April 10 (Bloomberg) -- Nigeria’s Eurobond yields rose to the highest in more than two weeks as the price of oil, the country’s main export, retreated.
Borrowing costs on the West African nation’s $500 million of dollar bonds rose six basis points, or 0.06 percent, to 5.464 percent as of 4:13 p.m. in London, the highest since March 23. The currency of Africa’s biggest oil producer slid less than 0.1 percent to 157.67 per dollar.
Crude fell on projections that U.S. stockpiles rose to the highest level for this time of year since 1990 and a decline in Chinese oil imports.
“Nigeria remains extremely dependent on oil-related revenue for its fiscal earnings,” Razia Khan, regional head of research for Africa at Standard Chartered Plc, wrote in a report today.
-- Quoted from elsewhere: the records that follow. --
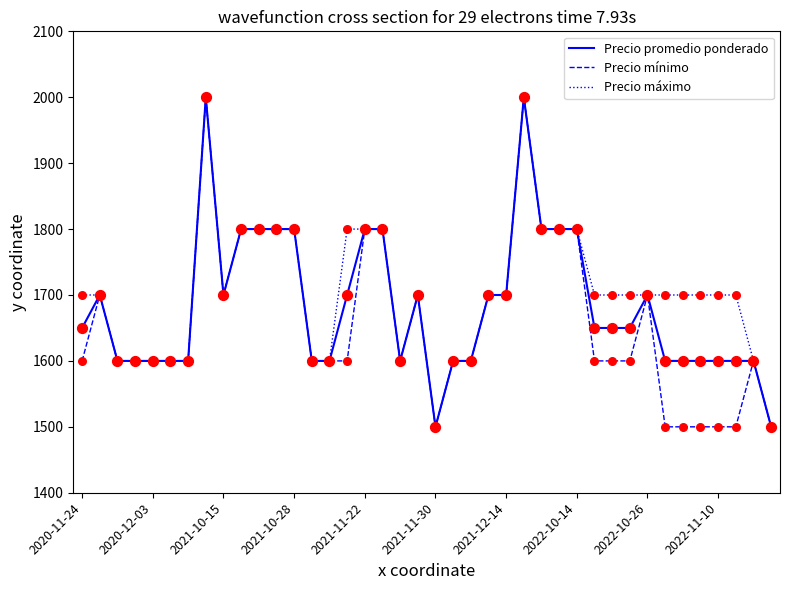

What is the minimum value for Precio mínimo?

1500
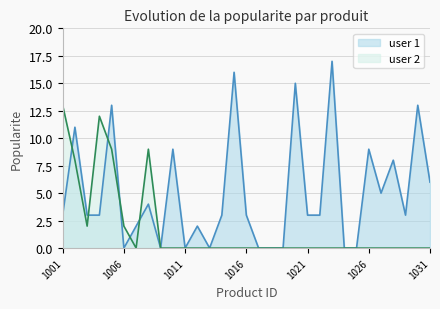

Which series has the largest total across all categories?

user 1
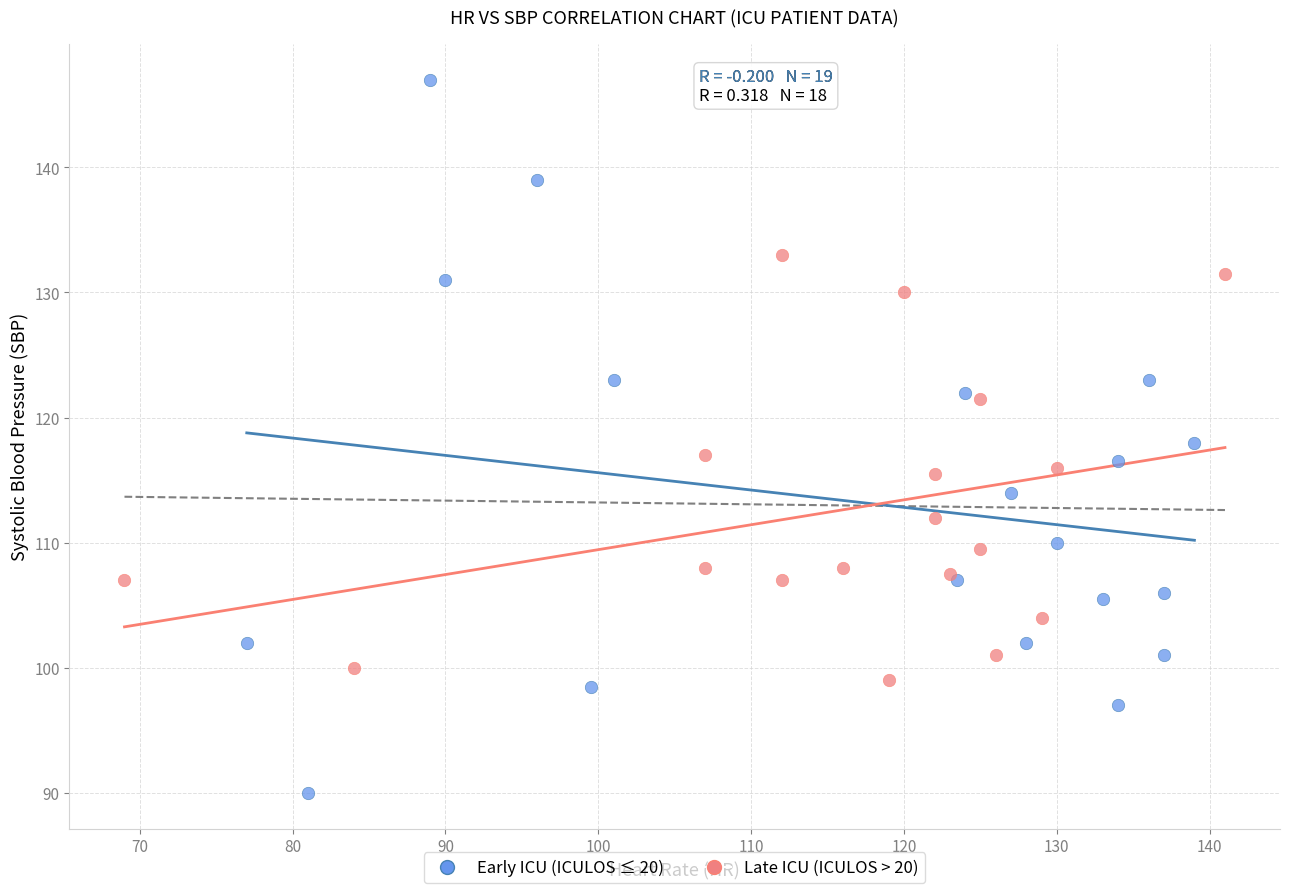

What are all the series names shown in the legend?

Early ICU (ICULOS ≤ 20), Late ICU (ICULOS > 20)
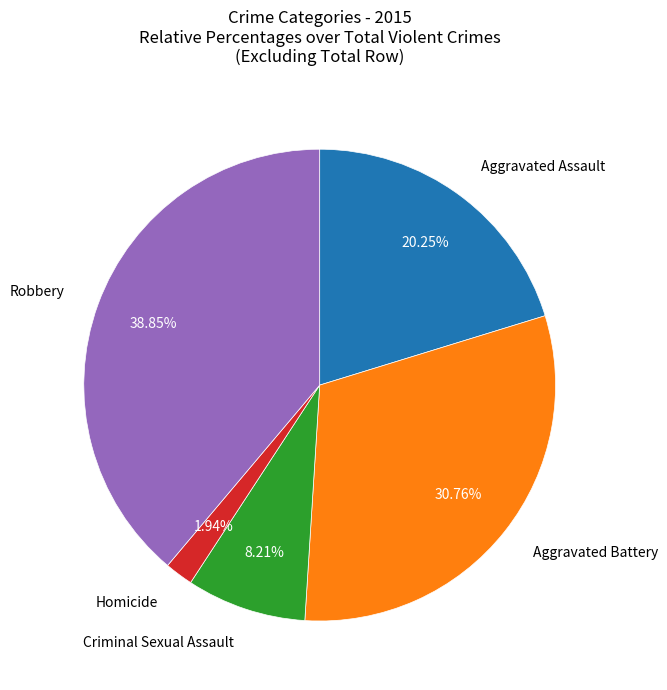

Is there any slice that represents more than half of the pie?

No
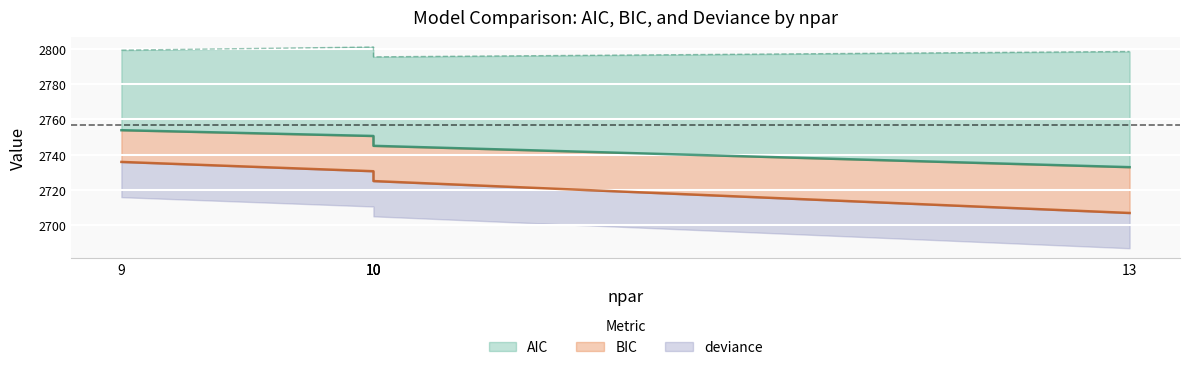

What is the average value of the deviance series?

2725.3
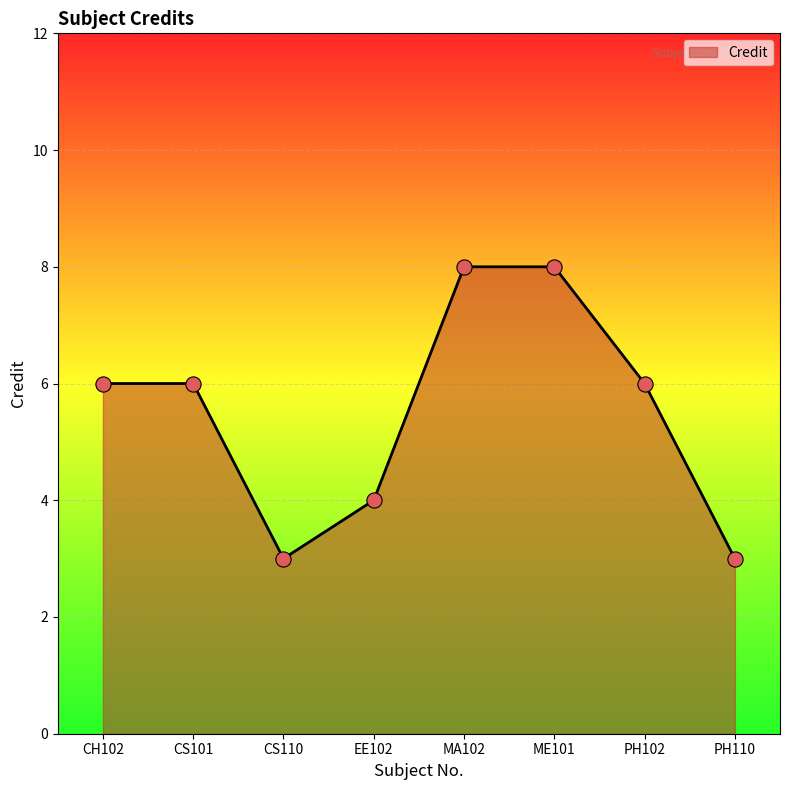

What is the change in value from CH102 to MA102?

+2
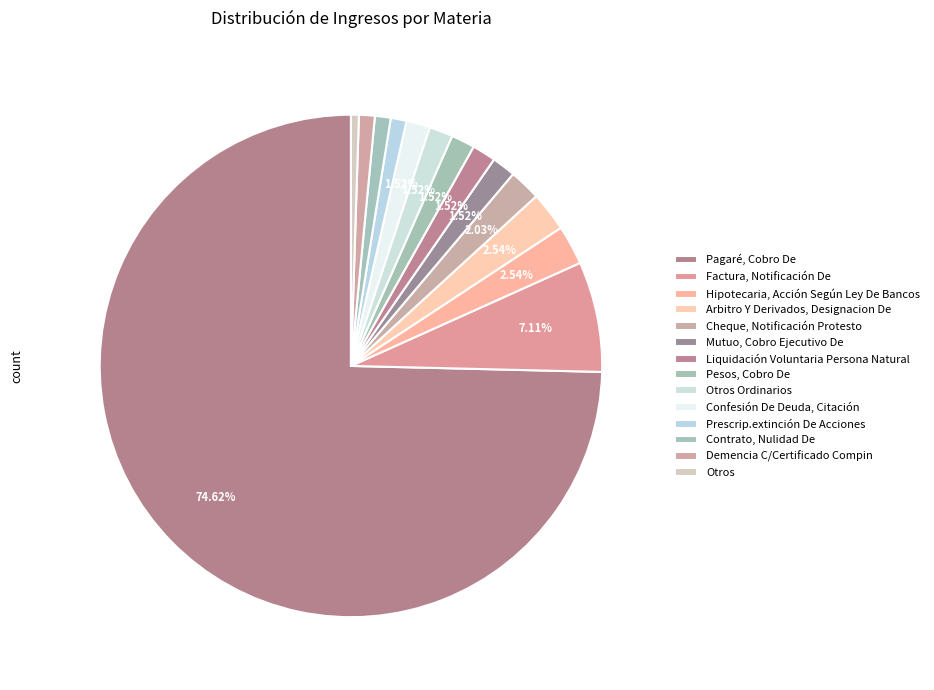

True or false: Cheque, Notificación Protesto accounts for 16% of the total.

False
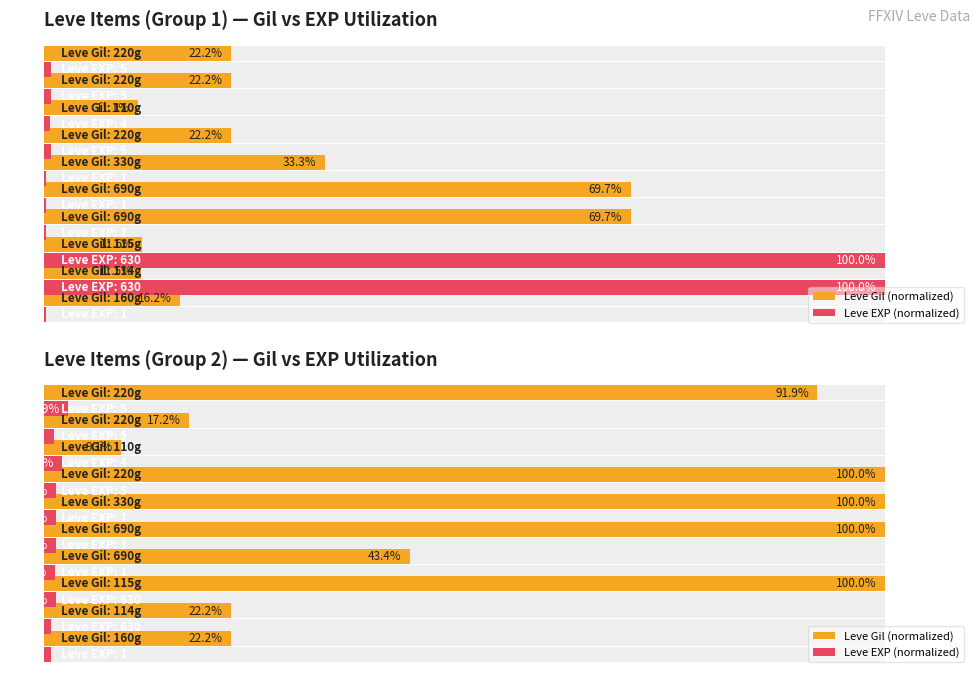

Rank the series by their maximum value, from lowest to highest.

Leve EXP (normalized), Leve Gil (normalized)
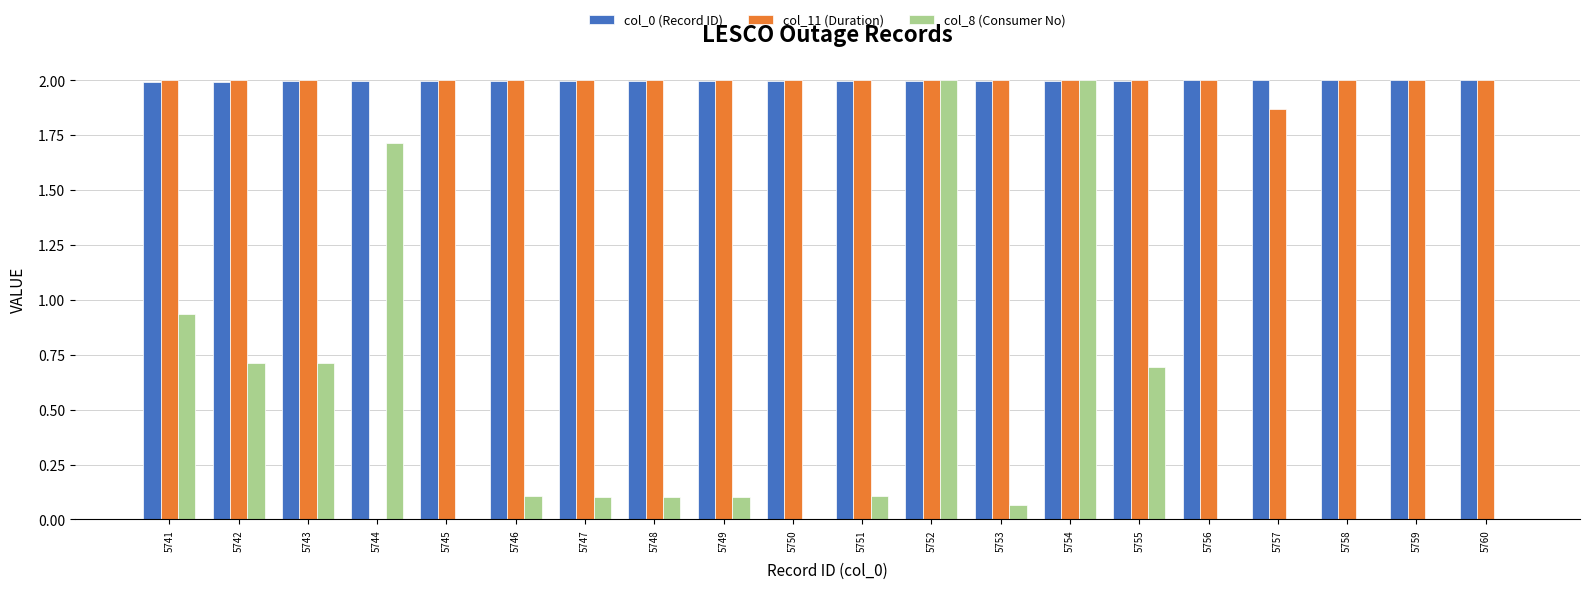

Which series has the largest total across all categories?

col_0 (Record ID)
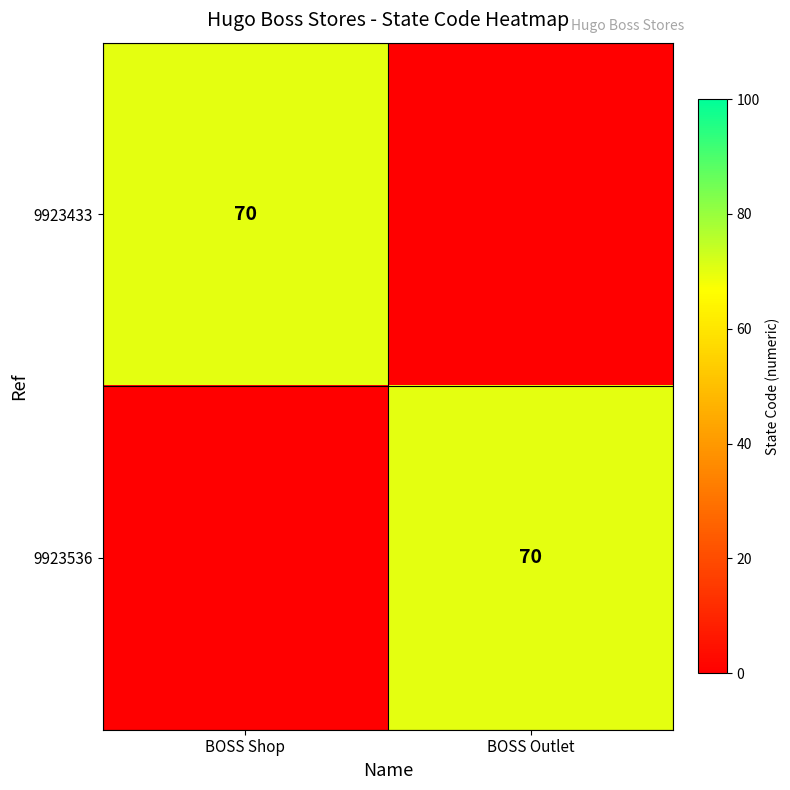

The 9923433 series shows 46 at BOSS Shop. True or false?

False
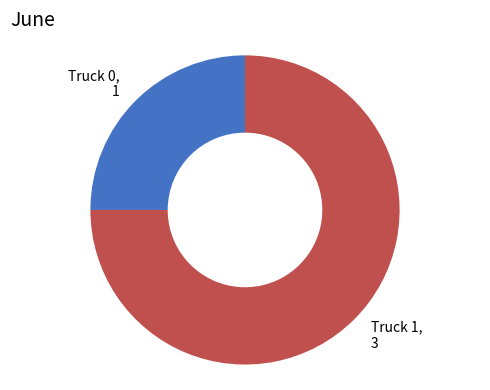

Which has a higher value, Truck 1 or Truck 0?

Truck 1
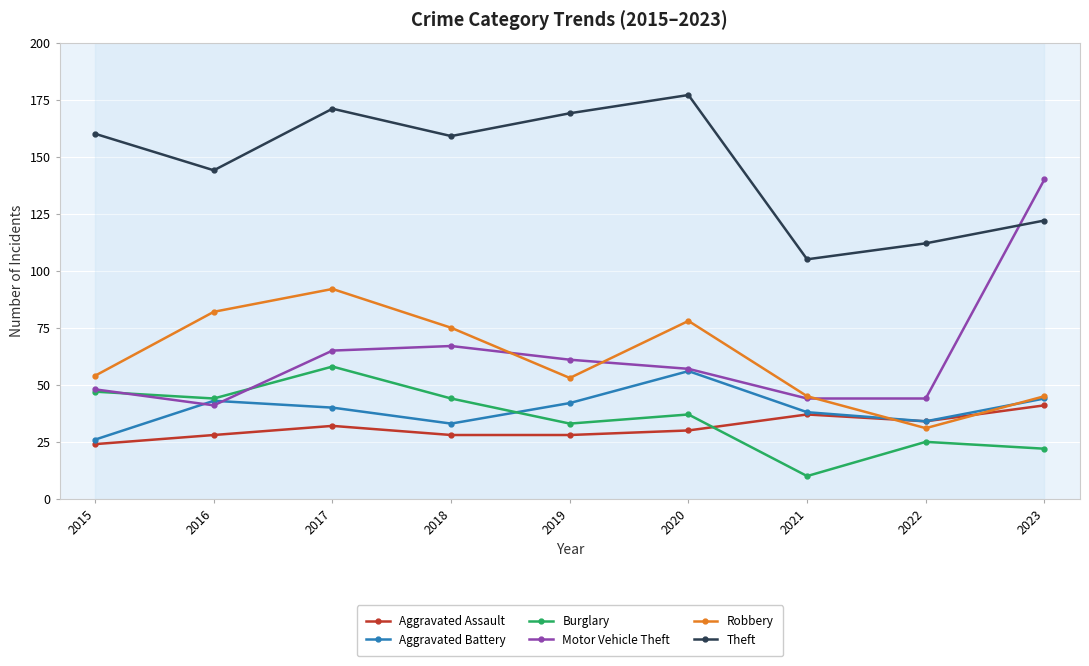

Is it true that Aggravated Assault equals 41 at 2023?

True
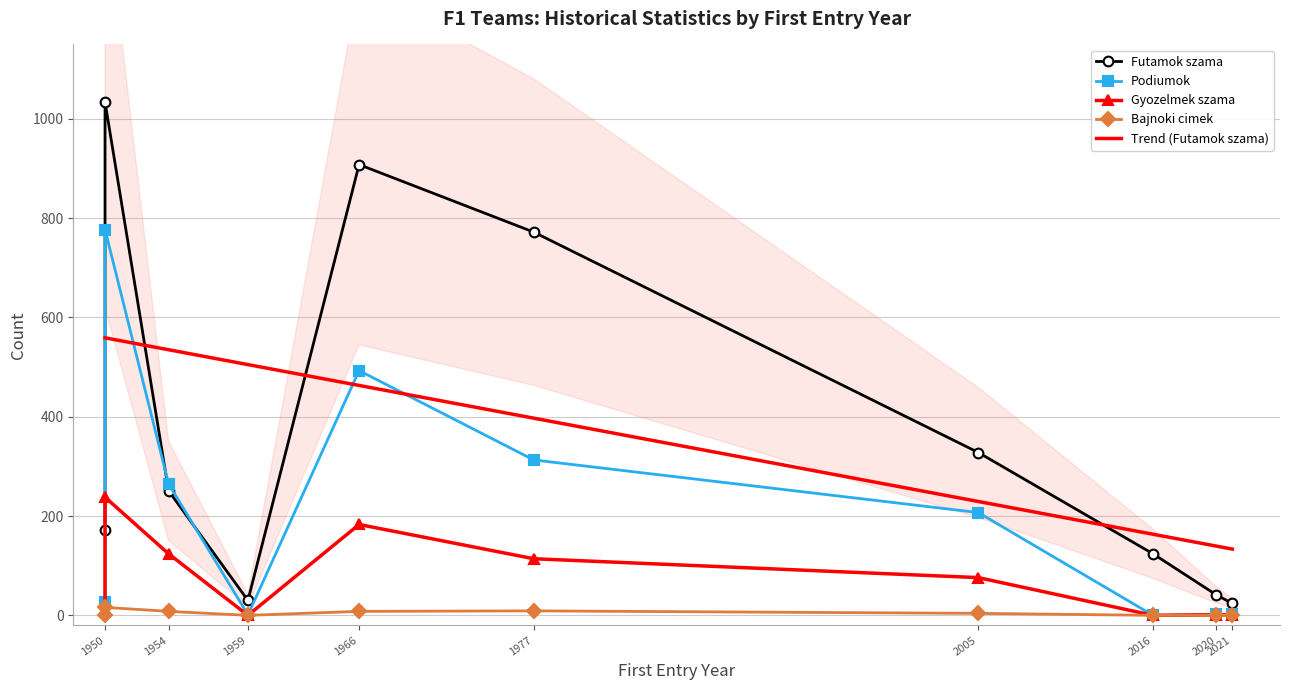

What is the difference between the second highest and minimum values in the Bajnoki cimek series?

9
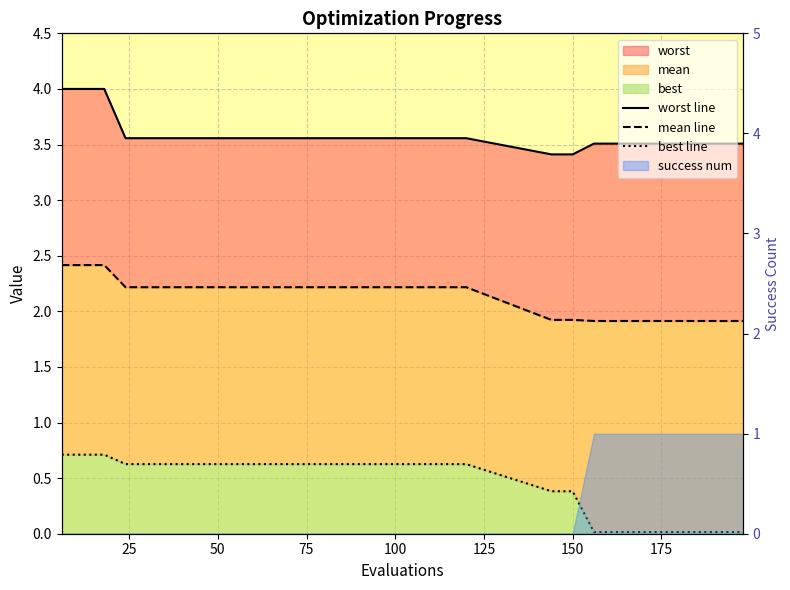

Which series has the widest spread of values?

best line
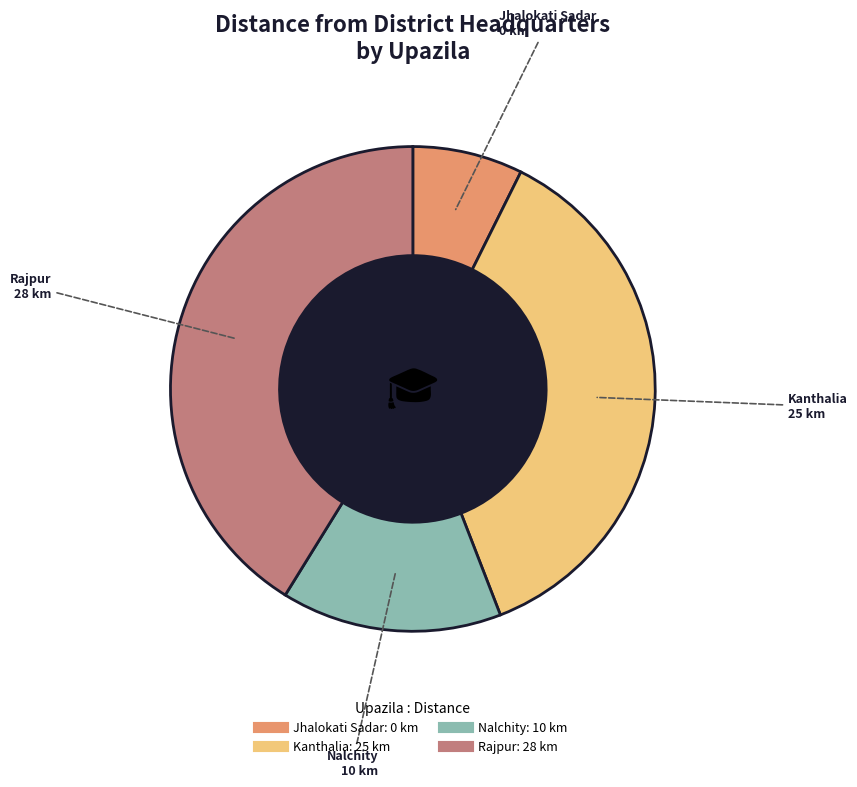

Combined, do Jhalokati Sadar and Rajpur account for over 50%?

No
Yields on domestic 2019 bonds fell eight basis points to 15.21 percent, according to April 5 prices on the Financial Markets Dealers Association website.
The naira has gained 2.9 percent against the dollar this year, according to data compiled by Bloomberg, as a 12 percent advance in the nation’s benchmark Bonny Light crude has supported the increase in reserves.
Foreign-exchange reserves have risen 9 percent this year to $35.8 billion as of April 4, according to the Central Bank of Nigeria.
Ghana’s cedi dropped 0.9 percent to 1.7925 per dollar, the lowest on record, as of 3:17 p.m. in Accra, the capital.
The Bank of Ghana’s Monetary Policy Committee will decide April 13 whether to change the key interest rate. The Accra-based central bank unexpectedly raised the policy rate for the first time in three years in February, increasing it by 100 basis points to 13.5 percent to bolster a weakening currency.
The cedi, which has slumped 8.5 percent this year, is at risk of heading lower than 1.79 per dollar this week “unless the Bank of Ghana intervenes aggressively to ensure adequate U.S. dollar liquidity,” Celeste Fauconnier and Nema Ramkhelawan-Bhana, Johannesburg-based Africa strategists at Rand Merchant Bank, wrote in an e-mailed note today. “Exchange rate volatility will be a key consideration in the MPC’s decision-making process this week.”